MATERIAL FOR THIS TASK Start Marker

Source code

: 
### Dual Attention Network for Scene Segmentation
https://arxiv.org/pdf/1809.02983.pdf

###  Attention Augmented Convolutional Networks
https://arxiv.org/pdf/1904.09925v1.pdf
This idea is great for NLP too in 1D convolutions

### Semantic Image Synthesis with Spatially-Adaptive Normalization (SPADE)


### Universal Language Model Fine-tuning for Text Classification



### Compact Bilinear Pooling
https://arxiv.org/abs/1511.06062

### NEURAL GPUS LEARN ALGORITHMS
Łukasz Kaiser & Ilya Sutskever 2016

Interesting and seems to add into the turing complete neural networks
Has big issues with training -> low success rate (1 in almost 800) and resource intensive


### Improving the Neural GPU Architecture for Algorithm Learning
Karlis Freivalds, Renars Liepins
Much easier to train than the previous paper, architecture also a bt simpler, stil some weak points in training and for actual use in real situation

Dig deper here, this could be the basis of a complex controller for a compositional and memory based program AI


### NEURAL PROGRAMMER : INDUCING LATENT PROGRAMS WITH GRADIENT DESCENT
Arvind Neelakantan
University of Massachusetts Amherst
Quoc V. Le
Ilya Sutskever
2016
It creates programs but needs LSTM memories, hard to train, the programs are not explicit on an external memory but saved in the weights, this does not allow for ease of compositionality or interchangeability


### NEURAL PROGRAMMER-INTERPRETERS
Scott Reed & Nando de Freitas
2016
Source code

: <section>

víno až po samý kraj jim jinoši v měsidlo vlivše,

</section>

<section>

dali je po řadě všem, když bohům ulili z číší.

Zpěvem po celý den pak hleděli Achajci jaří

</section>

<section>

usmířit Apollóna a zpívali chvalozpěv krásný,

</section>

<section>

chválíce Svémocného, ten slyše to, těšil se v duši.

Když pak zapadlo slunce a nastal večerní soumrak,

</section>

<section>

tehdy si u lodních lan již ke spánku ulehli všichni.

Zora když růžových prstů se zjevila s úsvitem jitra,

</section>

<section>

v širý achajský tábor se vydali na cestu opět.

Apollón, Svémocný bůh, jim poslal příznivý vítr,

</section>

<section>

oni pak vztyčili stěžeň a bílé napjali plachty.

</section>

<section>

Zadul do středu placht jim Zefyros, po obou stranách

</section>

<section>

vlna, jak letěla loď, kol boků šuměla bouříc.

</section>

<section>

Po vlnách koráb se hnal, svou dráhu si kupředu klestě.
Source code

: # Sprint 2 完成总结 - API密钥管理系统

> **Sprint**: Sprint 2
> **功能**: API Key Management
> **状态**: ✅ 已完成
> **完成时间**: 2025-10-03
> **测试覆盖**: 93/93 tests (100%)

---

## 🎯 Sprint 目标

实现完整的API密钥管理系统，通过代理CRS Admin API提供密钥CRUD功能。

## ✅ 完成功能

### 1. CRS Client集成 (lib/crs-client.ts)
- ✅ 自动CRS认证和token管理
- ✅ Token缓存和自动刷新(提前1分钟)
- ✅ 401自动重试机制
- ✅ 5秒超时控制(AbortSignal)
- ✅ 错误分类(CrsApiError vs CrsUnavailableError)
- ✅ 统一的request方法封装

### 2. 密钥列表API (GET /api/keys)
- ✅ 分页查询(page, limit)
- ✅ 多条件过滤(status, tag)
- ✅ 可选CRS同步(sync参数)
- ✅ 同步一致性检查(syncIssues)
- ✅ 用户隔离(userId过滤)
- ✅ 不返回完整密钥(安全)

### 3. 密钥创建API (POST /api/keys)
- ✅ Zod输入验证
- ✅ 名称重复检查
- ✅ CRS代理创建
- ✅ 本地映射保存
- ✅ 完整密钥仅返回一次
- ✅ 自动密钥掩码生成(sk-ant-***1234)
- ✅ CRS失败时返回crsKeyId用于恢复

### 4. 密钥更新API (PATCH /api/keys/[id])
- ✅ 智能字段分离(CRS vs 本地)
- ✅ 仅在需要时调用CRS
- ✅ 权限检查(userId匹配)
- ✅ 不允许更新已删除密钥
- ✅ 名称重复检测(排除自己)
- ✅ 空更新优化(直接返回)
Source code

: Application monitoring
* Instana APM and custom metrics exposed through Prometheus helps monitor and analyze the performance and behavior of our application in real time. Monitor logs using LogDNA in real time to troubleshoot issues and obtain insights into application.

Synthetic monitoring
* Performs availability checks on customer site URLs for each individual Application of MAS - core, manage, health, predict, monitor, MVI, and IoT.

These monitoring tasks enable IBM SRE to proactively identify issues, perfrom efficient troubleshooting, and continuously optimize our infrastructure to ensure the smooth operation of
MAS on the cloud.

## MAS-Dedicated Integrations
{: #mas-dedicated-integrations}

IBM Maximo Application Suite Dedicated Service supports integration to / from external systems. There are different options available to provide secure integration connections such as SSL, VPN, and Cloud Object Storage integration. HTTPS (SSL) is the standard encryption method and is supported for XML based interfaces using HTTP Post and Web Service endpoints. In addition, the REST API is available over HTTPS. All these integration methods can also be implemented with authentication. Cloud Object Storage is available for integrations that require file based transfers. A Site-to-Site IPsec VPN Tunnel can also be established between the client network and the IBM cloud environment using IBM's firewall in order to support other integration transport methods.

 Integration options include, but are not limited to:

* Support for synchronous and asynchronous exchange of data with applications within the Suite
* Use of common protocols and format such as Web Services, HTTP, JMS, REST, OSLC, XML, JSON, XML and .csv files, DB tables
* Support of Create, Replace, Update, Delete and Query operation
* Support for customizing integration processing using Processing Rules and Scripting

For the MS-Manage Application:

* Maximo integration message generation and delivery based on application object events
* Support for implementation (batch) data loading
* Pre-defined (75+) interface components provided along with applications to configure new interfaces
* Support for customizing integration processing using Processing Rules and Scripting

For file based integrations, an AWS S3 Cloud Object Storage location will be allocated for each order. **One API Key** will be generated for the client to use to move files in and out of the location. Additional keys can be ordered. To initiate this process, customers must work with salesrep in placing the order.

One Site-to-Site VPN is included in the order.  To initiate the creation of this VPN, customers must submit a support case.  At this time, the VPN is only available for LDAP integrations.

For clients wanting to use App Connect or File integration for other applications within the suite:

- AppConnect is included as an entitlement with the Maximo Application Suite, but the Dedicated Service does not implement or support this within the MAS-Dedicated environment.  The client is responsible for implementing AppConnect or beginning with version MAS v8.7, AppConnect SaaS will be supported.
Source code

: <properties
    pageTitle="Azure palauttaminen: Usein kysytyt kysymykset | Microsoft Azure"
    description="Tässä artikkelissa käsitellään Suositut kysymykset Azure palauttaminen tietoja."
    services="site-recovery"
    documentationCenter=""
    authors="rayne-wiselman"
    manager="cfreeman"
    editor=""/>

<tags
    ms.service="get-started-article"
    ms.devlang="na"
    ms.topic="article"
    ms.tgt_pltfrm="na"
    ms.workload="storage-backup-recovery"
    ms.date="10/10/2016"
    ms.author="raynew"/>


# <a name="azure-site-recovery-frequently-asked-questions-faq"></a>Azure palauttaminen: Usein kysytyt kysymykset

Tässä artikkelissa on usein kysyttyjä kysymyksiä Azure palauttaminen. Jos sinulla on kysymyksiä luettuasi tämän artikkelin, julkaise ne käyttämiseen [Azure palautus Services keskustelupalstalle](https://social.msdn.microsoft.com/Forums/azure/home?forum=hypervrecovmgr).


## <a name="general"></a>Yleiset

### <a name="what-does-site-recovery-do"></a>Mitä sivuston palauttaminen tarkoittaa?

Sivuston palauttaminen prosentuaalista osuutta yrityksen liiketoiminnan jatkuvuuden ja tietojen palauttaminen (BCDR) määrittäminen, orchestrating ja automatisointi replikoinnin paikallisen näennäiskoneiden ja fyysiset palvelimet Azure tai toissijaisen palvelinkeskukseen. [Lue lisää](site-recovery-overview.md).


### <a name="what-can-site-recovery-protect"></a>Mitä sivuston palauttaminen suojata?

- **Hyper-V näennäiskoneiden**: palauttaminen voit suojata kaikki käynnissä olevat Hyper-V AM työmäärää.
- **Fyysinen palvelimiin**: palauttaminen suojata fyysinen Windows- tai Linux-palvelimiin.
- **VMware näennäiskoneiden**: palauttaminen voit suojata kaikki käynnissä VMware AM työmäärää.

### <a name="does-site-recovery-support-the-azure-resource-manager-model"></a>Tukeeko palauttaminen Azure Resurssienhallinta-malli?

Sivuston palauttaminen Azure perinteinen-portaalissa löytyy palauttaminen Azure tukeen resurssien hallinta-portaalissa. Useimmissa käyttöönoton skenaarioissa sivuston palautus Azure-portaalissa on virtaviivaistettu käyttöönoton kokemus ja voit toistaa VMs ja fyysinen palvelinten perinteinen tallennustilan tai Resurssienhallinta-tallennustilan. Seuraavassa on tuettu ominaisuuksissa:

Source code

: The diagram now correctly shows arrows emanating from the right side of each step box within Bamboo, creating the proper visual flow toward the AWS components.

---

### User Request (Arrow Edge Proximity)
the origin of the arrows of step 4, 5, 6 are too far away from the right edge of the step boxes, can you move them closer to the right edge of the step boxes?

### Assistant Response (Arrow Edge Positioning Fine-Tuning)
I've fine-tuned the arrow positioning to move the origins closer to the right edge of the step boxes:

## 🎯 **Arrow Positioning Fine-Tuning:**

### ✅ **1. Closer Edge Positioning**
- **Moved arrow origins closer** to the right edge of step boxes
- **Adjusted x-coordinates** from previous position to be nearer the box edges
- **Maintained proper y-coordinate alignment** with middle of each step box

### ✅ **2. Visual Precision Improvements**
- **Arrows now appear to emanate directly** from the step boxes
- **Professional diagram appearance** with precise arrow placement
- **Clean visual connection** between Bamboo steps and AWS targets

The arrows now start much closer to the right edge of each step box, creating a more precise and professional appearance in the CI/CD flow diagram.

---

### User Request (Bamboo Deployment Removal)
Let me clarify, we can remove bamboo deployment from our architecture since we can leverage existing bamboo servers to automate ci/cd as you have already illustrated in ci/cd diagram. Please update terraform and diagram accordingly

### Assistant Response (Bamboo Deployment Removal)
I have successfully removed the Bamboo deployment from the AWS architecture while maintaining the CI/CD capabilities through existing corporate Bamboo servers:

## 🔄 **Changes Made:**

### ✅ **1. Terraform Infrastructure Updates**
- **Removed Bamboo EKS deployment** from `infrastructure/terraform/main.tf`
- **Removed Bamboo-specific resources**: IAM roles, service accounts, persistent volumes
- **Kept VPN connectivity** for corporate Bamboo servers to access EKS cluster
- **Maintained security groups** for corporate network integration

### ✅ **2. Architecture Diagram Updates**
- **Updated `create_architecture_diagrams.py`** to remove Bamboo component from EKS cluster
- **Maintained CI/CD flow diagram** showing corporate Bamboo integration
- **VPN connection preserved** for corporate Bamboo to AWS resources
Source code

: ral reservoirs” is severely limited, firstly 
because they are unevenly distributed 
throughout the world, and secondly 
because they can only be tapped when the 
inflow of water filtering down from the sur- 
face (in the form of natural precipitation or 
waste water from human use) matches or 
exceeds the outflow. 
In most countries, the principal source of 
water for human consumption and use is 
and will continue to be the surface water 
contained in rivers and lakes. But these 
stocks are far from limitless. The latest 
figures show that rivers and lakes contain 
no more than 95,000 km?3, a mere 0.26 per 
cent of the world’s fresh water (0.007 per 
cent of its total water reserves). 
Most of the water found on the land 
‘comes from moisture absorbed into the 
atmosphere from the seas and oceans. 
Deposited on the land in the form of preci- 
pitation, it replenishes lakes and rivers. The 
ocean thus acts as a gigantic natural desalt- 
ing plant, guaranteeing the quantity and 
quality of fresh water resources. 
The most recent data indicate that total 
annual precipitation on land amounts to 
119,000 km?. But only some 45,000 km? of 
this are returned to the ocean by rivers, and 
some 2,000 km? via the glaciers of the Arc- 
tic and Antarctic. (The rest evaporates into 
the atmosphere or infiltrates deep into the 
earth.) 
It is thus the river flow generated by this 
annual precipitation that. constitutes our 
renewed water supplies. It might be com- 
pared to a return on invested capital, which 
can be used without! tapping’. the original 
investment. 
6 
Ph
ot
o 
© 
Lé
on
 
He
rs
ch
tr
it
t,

MATERIAL FOR THIS TASK End Marker

*EXERCISE OBJECTIVE*. Reproduce the items above line for line, beginning at their first line and stopping after the line that contains "It creates programs".

*PROBLEM SOLUTION*.
Source code

: 
### Dual Attention Network for Scene Segmentation
https://arxiv.org/pdf/1809.02983.pdf

###  Attention Augmented Convolutional Networks
https://arxiv.org/pdf/1904.09925v1.pdf
This idea is great for NLP too in 1D convolutions

### Semantic Image Synthesis with Spatially-Adaptive Normalization (SPADE)


### Universal Language Model Fine-tuning for Text Classification



### Compact Bilinear Pooling
https://arxiv.org/abs/1511.06062

### NEURAL GPUS LEARN ALGORITHMS
Łukasz Kaiser & Ilya Sutskever 2016

Interesting and seems to add into the turing complete neural networks
Has big issues with training -> low success rate (1 in almost 800) and resource intensive


### Improving the Neural GPU Architecture for Algorithm Learning
Karlis Freivalds, Renars Liepins
Much easier to train than the previous paper, architecture also a bt simpler, stil some weak points in training and for actual use in real situation

Dig deper here, this could be the basis of a complex controller for a compositional and memory based program AI


### NEURAL PROGRAMMER : INDUCING LATENT PROGRAMS WITH GRADIENT DESCENT
Arvind Neelakantan
University of Massachusetts Amherst
Quoc V. Le
Ilya Sutskever
2016
It creates programs but needs LSTM memories, hard to train, the programs are not explicit on an external memory but saved in the weights, this does not allow for ease of compositionality or interchangeability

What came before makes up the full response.